I'm settling in to watch my most favorite movie ever. I have some A&P studying to do but it can wait. This post has been on my mind since Thursday. Maria was just singing about having confidence in yourself.
I lack that in my knee. Broken beyond repair is something that I struggle with because intellectually I know this is not my fault. I'd been very good about no tears in the new doctor's office, but Thursday was a torrent. All sorts of emotional tears too, nothing actually hurt except my heart. Ugh.
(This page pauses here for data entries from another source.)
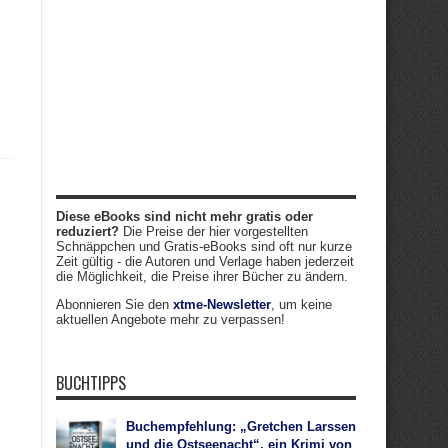
Diese eBooks sind nicht mehr gratis oder
reduziert?
Die Preise der hier vorgestellten
Schnäppchen und Gratis-eBooks sind oft nur kurze
Zeit gültig - die Autoren und Verlage haben jederzeit
die Möglichkeit, die Preise ihrer Bücher zu ändern.
Abonnieren Sie den
xtme-Newsletter
, um keine
aktuellen Angebote mehr zu verpassen!
BUCHTIPPS
Buchempfehlung: „Gretchen Larssen
und die Ostseenacht“, ein Krimi von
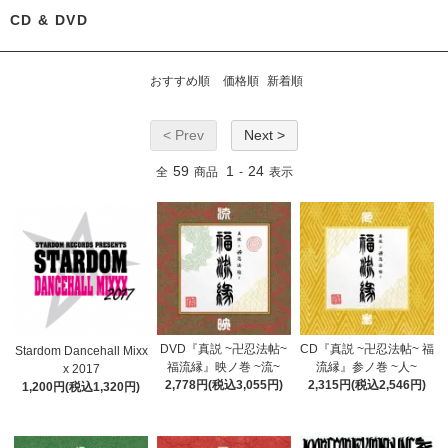
CD & DVD
おすすめ順
価格順
新着順
< Prev
Next >
59
1
24
全
商品
-
表示
DVD『真説 ~卍忍法帖~
CD『真説 ~卍忍法帖~ 福
Stardom Dancehall Mixx
福流縁』映ノ巻 ~流~
流縁』参ノ巻 ~人~
x 2017
2,778円(税込3,055円)
2,315円(税込2,546円)
1,200円(税込1,320円)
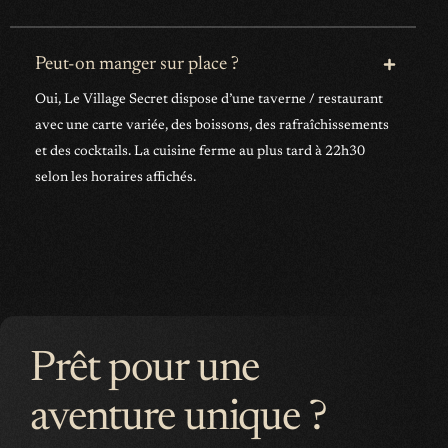
Peut-on manger sur place ?
Oui, Le Village Secret dispose d’une taverne / restaurant
avec une carte variée, des boissons, des rafraîchissements
et des cocktails. La cuisine ferme au plus tard à 22h30
selon les horaires affichés.
Prêt pour une
aventure unique ?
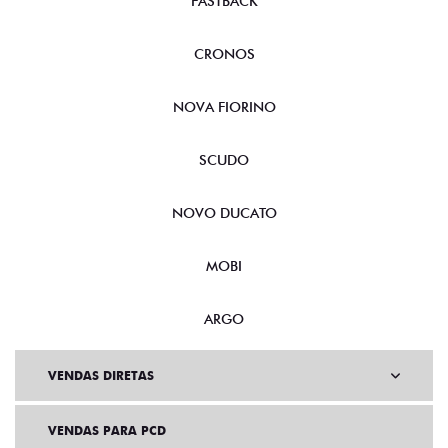
FASTBACK
CRONOS
NOVA FIORINO
SCUDO
NOVO DUCATO
MOBI
ARGO
VENDAS DIRETAS
VENDAS PARA PCD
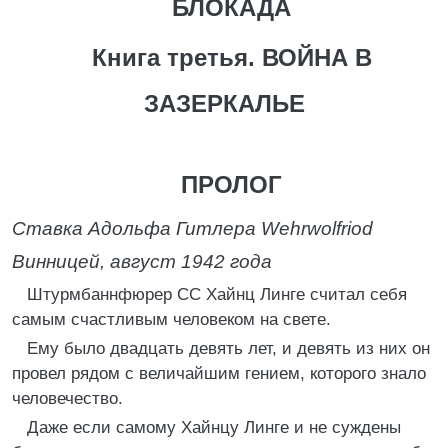
БЛОКАДА
Книга третья. ВОЙНА В
ЗАЗЕРКАЛЬЕ
ПРОЛОГ
Ставка Адольфа Гитлера Wehrwolfriod
Винницей, август 1942 года
Штурмбаннфюрер СС Хайнц Линге считал себя
самым счастливым человеком на свете.
Ему было двадцать девять лет, и девять из них он
провел рядом с величайшим гением, которого знало
человечество.
Даже если самому Хайнцу Линге и не суждены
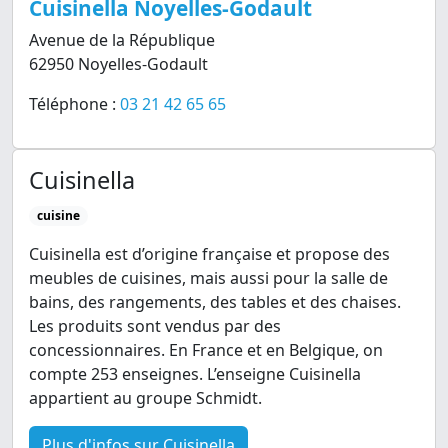
Cuisinella Noyelles-Godault
Avenue de la République
62950 Noyelles-Godault
Téléphone :
03 21 42 65 65
Cuisinella
cuisine
Cuisinella est d’origine française et propose des
meubles de cuisines, mais aussi pour la salle de
bains, des rangements, des tables et des chaises.
Les produits sont vendus par des
concessionnaires. En France et en Belgique, on
compte 253 enseignes. L’enseigne Cuisinella
appartient au groupe Schmidt.
Plus d'infos sur Cuisinella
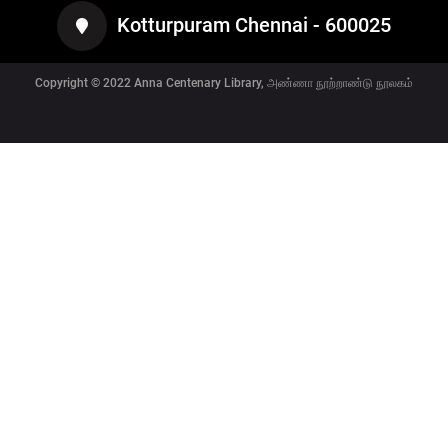
Kotturpuram Chennai - 600025
Copyright © 2022
Anna Centenary Library, அண்ணா நூற்றாண்டு நூலகம்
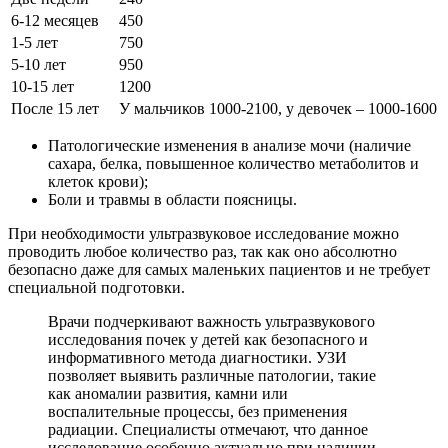
6-12 месяцев
450
1-5 лет
750
5-10 лет
950
10-15 лет
1200
После 15 лет
У мальчиков 1000-2100, у девочек – 1000-1600
Патологические изменения в анализе мочи (наличие
сахара, белка, повышенное количество метаболитов и
клеток крови);
Боли и травмы в области поясницы.
При необходимости ультразвуковое исследование можно
проводить любое количество раз, так как оно абсолютно
безопасно даже для самых маленьких пациентов и не требует
специальной подготовки.
Врачи подчеркивают важность ультразвукового
исследования почек у детей как безопасного и
информативного метода диагностики. УЗИ
позволяет выявить различные патологии, такие
как аномалии развития, камни или
воспалительные процессы, без применения
радиации. Специалисты отмечают, что данное
исследование особенно актуально при наличии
Tears of embarrassment. I hate falling. I hate that this happens to me and that I am so unwilling to do anything about it. That's where the embarrassment comes in. I've done so much good for my body but I am totally unwilling to do more. And by more I mean doing things that will cause more pain. I know if I don't build up strength that I am risking more damage in the long run and more health care dollars. When I was heavy I was embarrassed to be seen as burden on health care system. I'll add this was way before all the chatter about fat people causing the end of the world that goes on now. So even though I didn't do this to myself (unlike the weight) I am still responsible. I feel a sense of personal responsibility to not cost any more or do any more damage, but to do something about it = PAIN. I don't know if I am explaining this well, but my own persona mantra of being the best person you can be without sacrificing your own happiness certainly applies here. The physical pain that will be required to grind out some strength so I might not fall far out weighs the tears of embarrassment.
Tears of annoyance and frustration. Turns out they actually do have the SynviscOne. Doc brought in wrong box and I caught it immediately. Funny, last week when I asked the PA told me they only had the 3 shot version. Sigh. Wonder where the breakdown in communication happened there.
Tears of pain. These were emotional not physical and pretty much what open the flood gates. I'm pretty sensitive when it comes to the condition of my knee. When he pushed the needle in he said something under his breath about scar tissue. I let it slide at the moment but asked him about it as he was washing up. He said that there was so much of it, so much resistance, that you almost needed a hammer to get the needle past it. Nice mental image. I think I may have actually winced, I know my heart did. Tears started coming shortly after that. This doc has no physical experience with my knee except for this one shot, he's never seen the inside except for on film. I know there is scar tissue in there, I live it, being reminded in such a way was a wee bit hard on my heart.
So I need to go in there for the last shot on Thursday and have some confidence in me. No tears.